What lines below contain the string "гаджетов"? List them all.

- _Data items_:
● ● ●
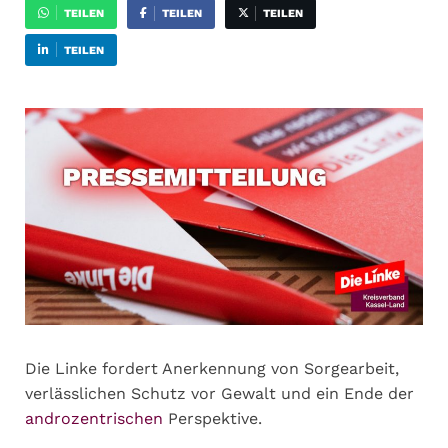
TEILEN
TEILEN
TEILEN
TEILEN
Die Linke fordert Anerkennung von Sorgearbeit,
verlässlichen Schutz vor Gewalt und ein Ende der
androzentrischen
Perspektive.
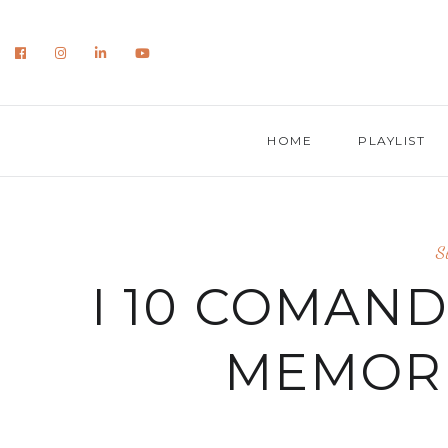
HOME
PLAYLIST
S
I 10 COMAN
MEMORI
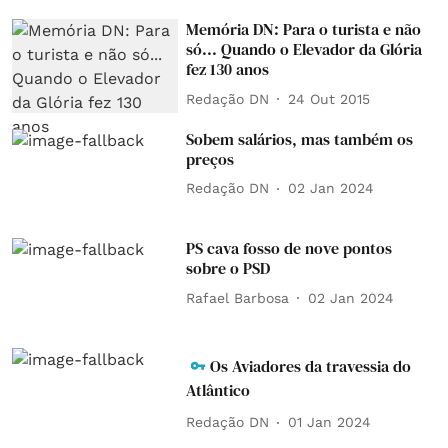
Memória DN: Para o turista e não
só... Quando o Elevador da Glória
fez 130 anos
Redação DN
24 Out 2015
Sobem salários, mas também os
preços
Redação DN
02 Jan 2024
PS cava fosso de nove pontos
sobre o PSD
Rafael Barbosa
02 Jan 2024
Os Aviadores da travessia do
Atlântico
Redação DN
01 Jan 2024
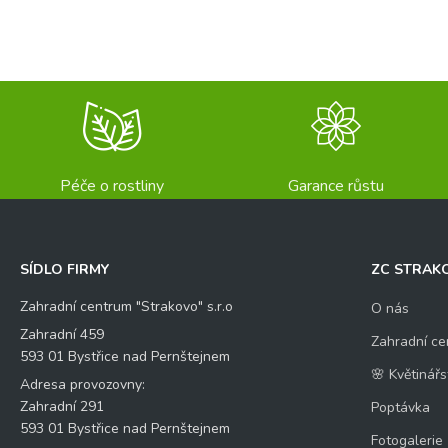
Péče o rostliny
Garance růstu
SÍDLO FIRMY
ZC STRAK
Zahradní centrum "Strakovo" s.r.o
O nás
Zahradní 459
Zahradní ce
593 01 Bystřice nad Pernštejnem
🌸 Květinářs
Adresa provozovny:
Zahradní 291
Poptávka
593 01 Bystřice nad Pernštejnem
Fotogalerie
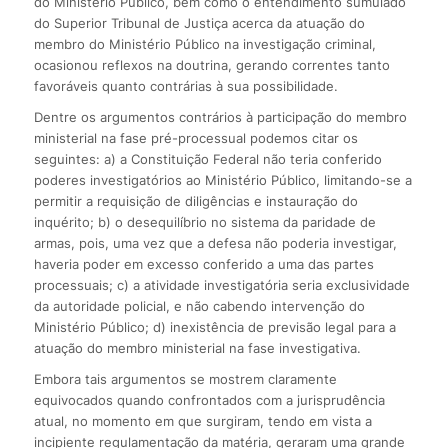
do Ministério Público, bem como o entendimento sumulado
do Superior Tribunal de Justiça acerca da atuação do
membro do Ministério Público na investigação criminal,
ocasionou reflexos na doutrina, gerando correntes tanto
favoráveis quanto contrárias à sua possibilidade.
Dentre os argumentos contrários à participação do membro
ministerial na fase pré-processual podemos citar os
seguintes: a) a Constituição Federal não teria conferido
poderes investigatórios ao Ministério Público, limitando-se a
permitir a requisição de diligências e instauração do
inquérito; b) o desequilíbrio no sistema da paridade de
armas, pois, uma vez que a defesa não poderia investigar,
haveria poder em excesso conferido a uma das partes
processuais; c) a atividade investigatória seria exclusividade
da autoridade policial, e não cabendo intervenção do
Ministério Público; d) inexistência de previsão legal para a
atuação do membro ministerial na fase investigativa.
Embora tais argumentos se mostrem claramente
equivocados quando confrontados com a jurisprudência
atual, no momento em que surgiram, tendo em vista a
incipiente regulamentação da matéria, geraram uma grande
● ● ●
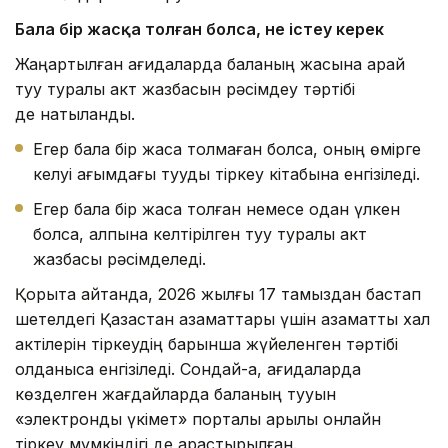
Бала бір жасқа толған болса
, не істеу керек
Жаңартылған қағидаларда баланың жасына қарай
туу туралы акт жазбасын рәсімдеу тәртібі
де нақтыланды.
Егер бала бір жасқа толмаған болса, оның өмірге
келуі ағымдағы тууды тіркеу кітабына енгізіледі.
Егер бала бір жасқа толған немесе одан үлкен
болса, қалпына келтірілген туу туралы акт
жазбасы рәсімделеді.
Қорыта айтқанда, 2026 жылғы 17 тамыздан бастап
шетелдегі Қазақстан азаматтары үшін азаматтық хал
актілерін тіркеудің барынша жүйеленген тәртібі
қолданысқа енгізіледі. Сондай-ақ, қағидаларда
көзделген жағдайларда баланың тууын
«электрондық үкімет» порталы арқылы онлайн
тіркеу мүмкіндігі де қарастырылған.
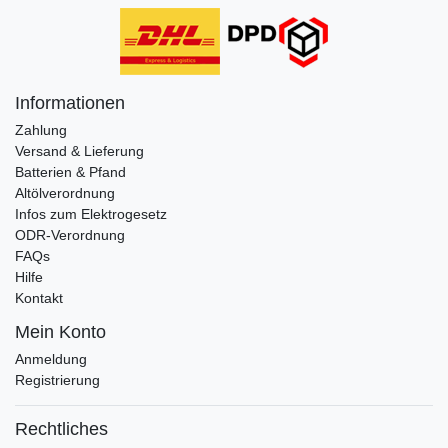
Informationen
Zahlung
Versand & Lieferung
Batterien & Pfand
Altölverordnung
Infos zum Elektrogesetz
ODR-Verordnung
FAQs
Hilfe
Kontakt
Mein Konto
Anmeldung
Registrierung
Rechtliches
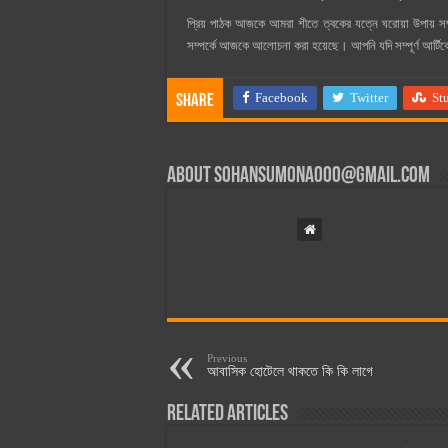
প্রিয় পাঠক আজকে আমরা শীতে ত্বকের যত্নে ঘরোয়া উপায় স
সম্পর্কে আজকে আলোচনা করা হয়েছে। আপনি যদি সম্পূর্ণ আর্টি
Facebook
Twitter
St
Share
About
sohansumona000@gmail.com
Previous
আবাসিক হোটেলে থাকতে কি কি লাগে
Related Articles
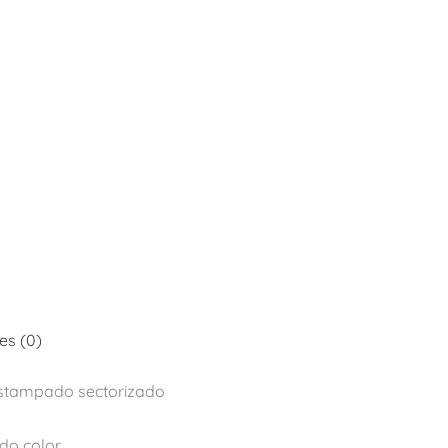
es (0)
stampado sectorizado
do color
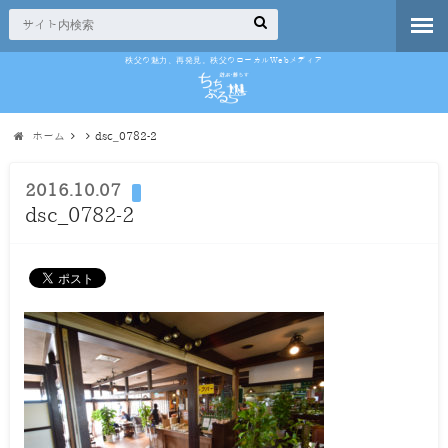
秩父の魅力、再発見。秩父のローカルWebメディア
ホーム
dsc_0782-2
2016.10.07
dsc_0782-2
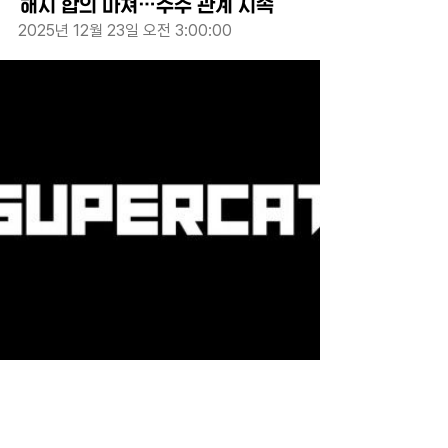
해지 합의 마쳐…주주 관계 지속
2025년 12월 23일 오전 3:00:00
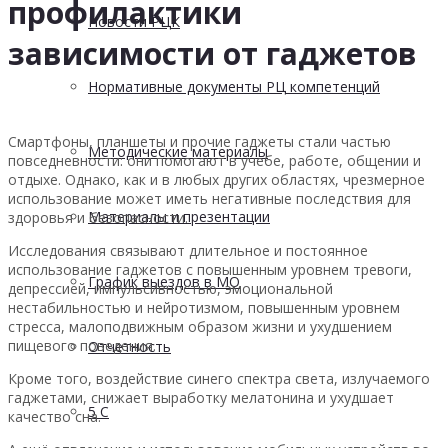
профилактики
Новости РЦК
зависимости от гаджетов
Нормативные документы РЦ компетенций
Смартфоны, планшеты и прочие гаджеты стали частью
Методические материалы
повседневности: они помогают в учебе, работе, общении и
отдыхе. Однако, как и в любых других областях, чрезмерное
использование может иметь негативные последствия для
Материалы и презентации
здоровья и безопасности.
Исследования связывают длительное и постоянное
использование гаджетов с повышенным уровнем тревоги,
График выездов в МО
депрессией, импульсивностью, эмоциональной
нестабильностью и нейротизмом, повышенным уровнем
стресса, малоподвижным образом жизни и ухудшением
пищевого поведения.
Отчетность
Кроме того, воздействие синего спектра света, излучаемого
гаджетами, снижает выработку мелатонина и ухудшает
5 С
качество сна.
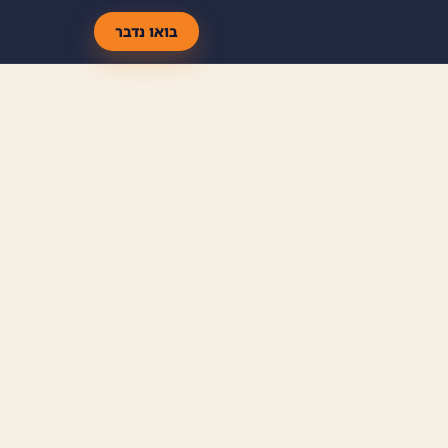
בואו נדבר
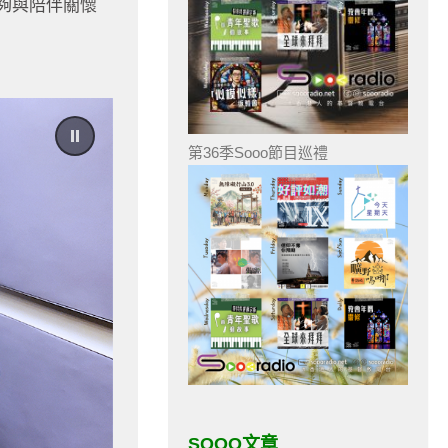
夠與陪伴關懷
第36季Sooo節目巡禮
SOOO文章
● ● ●
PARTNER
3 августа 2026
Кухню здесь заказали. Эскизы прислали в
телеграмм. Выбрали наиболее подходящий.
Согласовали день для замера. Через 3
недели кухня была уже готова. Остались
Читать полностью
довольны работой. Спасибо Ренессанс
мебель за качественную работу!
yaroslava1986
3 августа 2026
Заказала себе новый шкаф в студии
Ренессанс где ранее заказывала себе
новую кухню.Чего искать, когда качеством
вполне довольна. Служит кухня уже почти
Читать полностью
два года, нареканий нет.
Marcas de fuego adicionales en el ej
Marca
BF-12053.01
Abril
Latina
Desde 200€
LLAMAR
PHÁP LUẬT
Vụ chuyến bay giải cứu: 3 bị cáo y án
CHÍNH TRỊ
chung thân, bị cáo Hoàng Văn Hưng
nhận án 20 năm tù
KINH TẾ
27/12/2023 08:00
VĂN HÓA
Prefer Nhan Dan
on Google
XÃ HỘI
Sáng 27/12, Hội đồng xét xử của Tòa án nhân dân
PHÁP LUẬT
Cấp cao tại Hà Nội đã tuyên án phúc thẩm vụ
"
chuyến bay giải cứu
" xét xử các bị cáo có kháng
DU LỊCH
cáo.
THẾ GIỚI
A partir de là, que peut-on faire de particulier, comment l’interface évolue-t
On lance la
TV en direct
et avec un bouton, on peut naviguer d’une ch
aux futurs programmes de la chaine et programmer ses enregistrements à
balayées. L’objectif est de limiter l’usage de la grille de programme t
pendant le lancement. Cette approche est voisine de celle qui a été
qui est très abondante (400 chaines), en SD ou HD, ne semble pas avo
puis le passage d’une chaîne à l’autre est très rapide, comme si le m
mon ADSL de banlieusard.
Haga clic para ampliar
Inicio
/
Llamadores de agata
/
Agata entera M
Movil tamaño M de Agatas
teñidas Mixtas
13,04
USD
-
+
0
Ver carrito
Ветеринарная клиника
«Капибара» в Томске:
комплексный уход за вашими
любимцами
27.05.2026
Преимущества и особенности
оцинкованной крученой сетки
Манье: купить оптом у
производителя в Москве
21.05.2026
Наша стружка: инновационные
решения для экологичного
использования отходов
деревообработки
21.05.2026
● ● ●
- _Solution for this task_:
зависимости от гаджетов
использование гаджетов с повышенным уровнем тревоги,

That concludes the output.